# Error 666



## tburg (Nov 30, 2000)

. FYI - Don't shut down your computer at night and forget to take out the win98 cd! When I fired it up today, for some reason the auto run didn't kick in, it got to desktop fine. I tryed to connect to internet and got an error 666 . "modem not conneted or is not functioning". I went through all the checks, found all in order. Decided to reboot. I then noticed cd firing up, removed it and all is fine. Just thought that was a little strange. The win98 cd causing that error....... 
later.......
tburg


----------



## Ratboy (Feb 12, 1999)

I don't think it was the Win98 CD-ROM. Rebooting your computer reset the modem and that resolved the 666 error.

Either that or your computer is possessed. 

[Edited by Ratboy on 03-15-2001 at 02:57 AM]


----------



## tburg (Nov 30, 2000)

Ratboy, 
I am firmly convinced, at times, that my computer is, indeed, possessed! It may be as you say, with reboot resetting the modem. I assumed it was the cd since for some reason the auto-run didn't kick in _and_ I was getting the error.....maybe just coincidence.
later,
tburg


----------



## Steven715 (Oct 14, 1999)

autorun only kicks in when you insert a cd in windows if you leave a cd in the drive and reboot it or shut it down it will not autorun!

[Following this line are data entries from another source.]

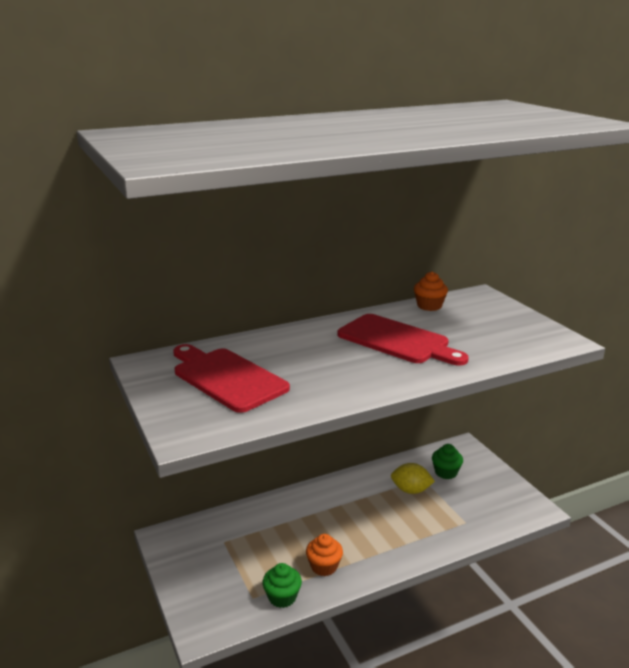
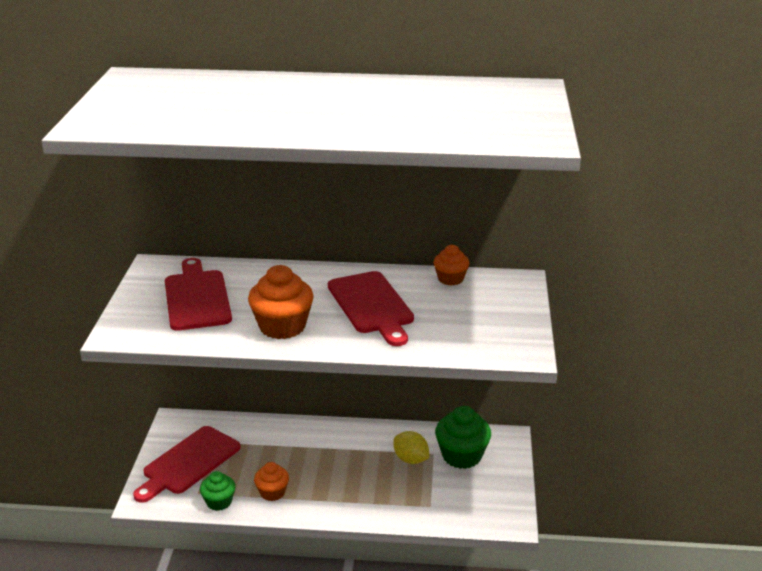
camera: 30 degrees right, 5 degrees up
green cupcake [432,444,463,479] -> green cupcake [435,406,491,469], size x1.67
none -> red cutting board [133,426,241,503]
none -> orange cupcake [248,265,314,339]

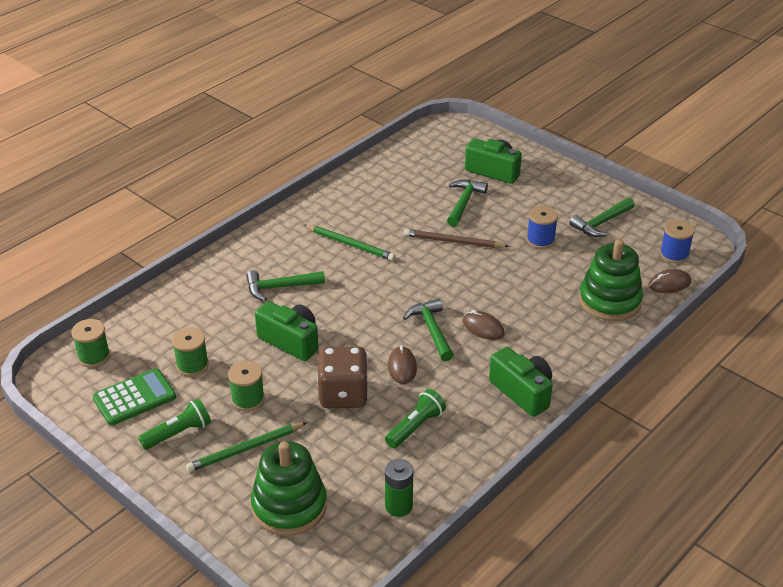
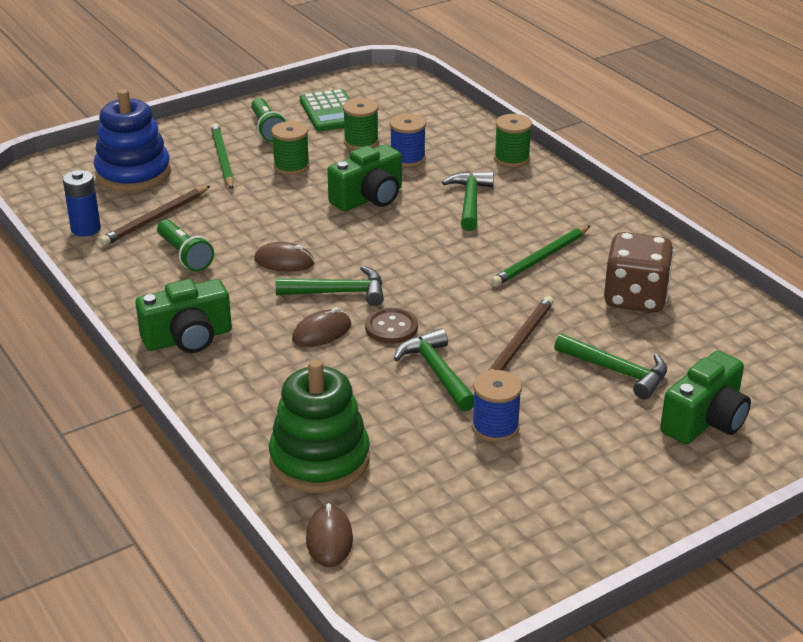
camera: 105 degrees right, 5 degrees down
green spool [71,319,110,368] -> green spool moved to [494,114,532,167]
green stacking toy [251,441,327,536] -> blue stacking toy [94,89,171,192]
brown dice [317,346,369,408] -> brown dice moved to [604,232,674,313]
green battery [385,459,413,517] -> blue battery [63,170,101,236]
green hammer [569,197,635,237] -> green hammer moved to [394,329,474,411]
blue spool [660,220,695,263] -> blue spool moved to [390,114,426,167]
none -> brown pencil [99,186,210,246]
none -> brown button [365,308,418,344]

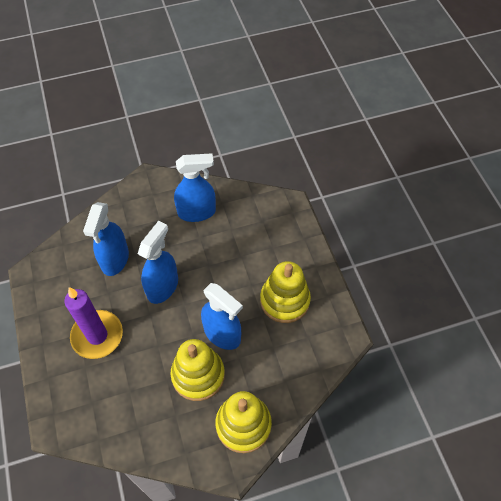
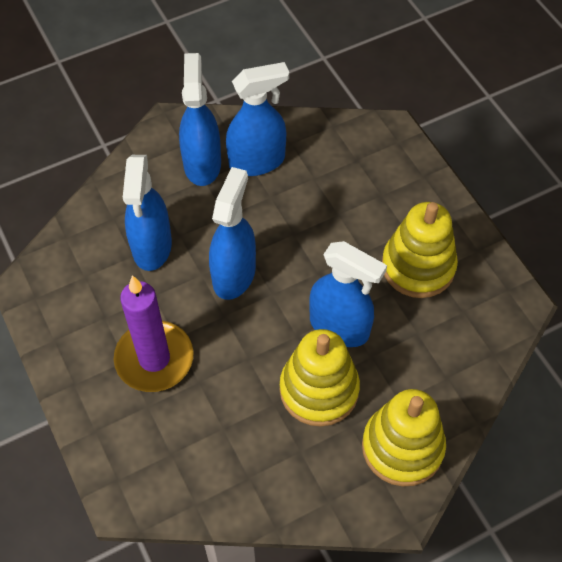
camera: 10 degrees left, 0 degrees up
none -> blue spray bottle [179,53,221,186]

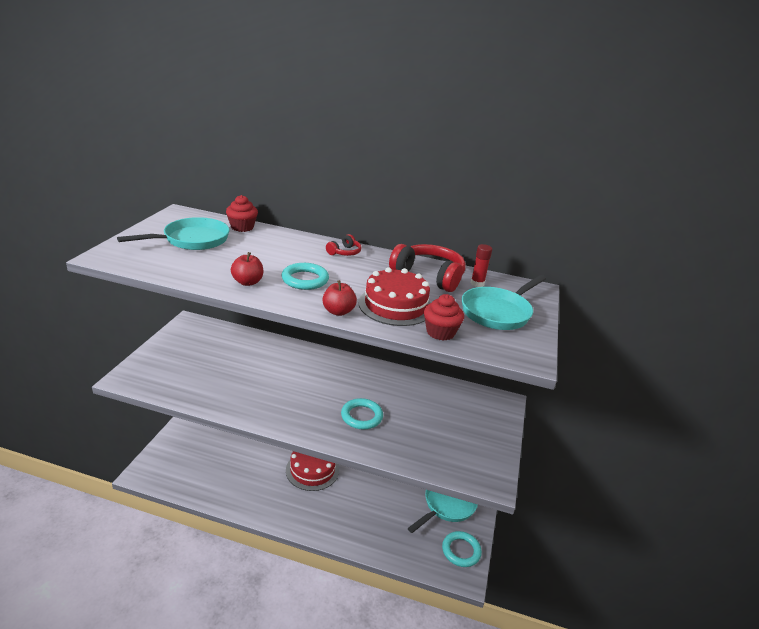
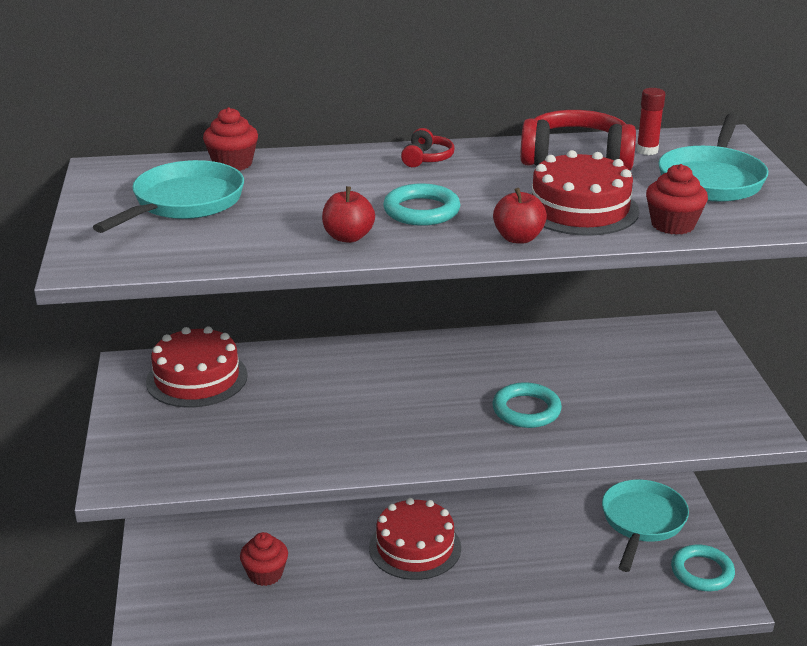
camera: 20 degrees left, 0 degrees up
none -> red cake [146,327,248,408]
none -> red cupcake [240,532,288,586]

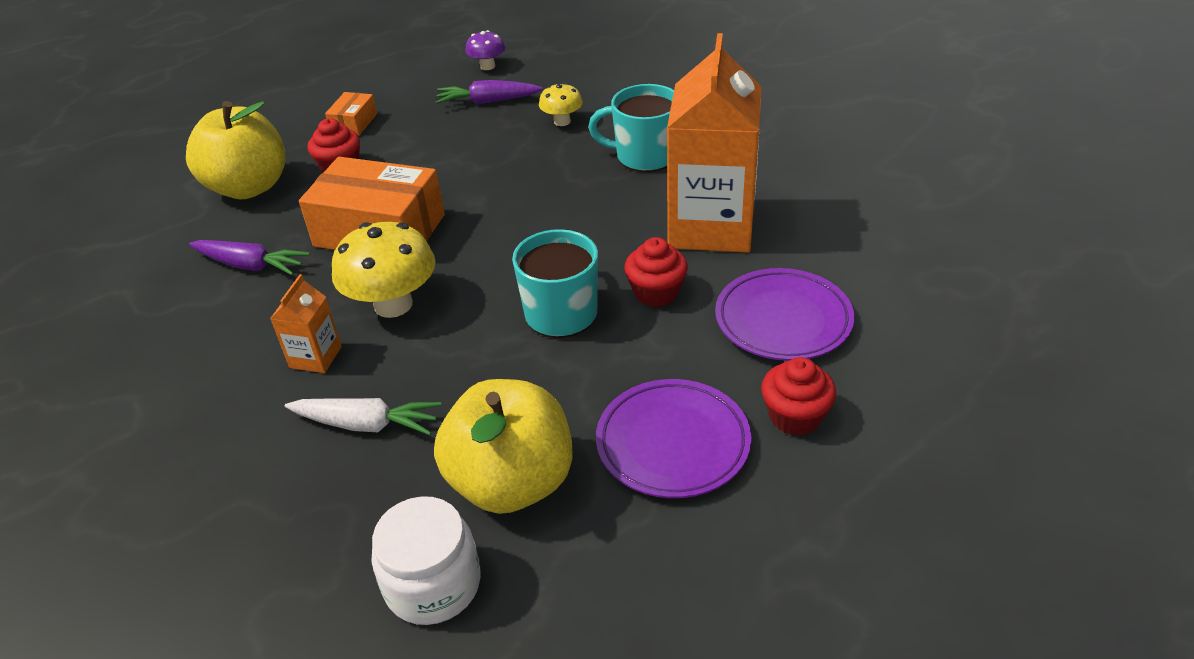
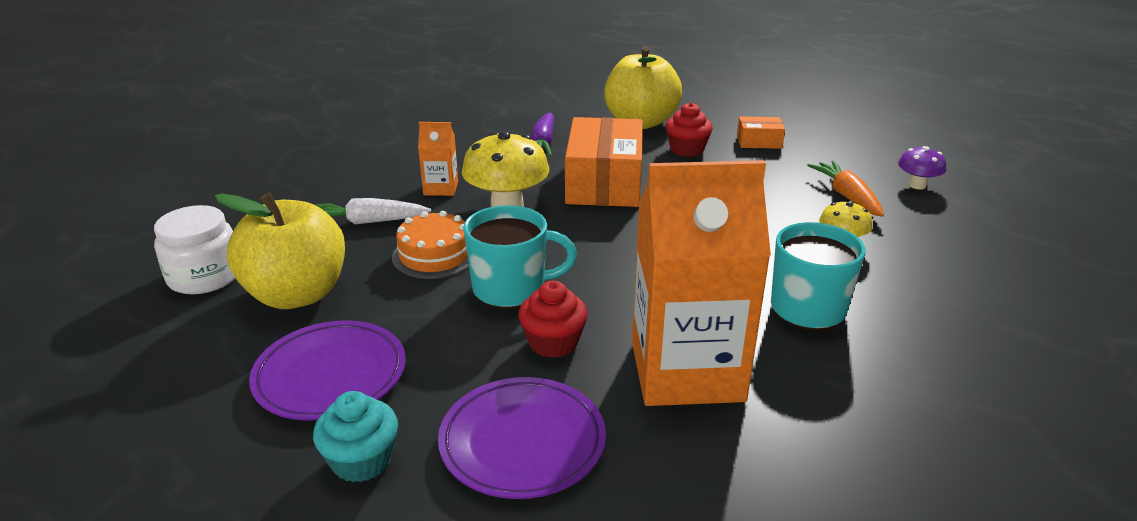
camera: 75 degrees right, 10 degrees down
white carrot [285,398,441,435] -> white carrot turned 90 degrees clockwise [313,198,431,224]
purple carrot [436,80,543,104] -> orange carrot [807,161,884,217]
red cupcake [761,357,836,436] -> turquoise cupcake [313,391,398,482]
none -> orange cake [392,211,469,279]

I thort i would make that clear as it seams you think it should autorun every time you reboot with a cd in the Cd rom drive!

Steven Watson


----------



## 4239 (Oct 20, 1999)

It was worth a comment at the time but wouild bet that Steven's info has probably been verified for many of us by findiing a cd in the drive that we had forgotten to take out some time back. 
Bob


----------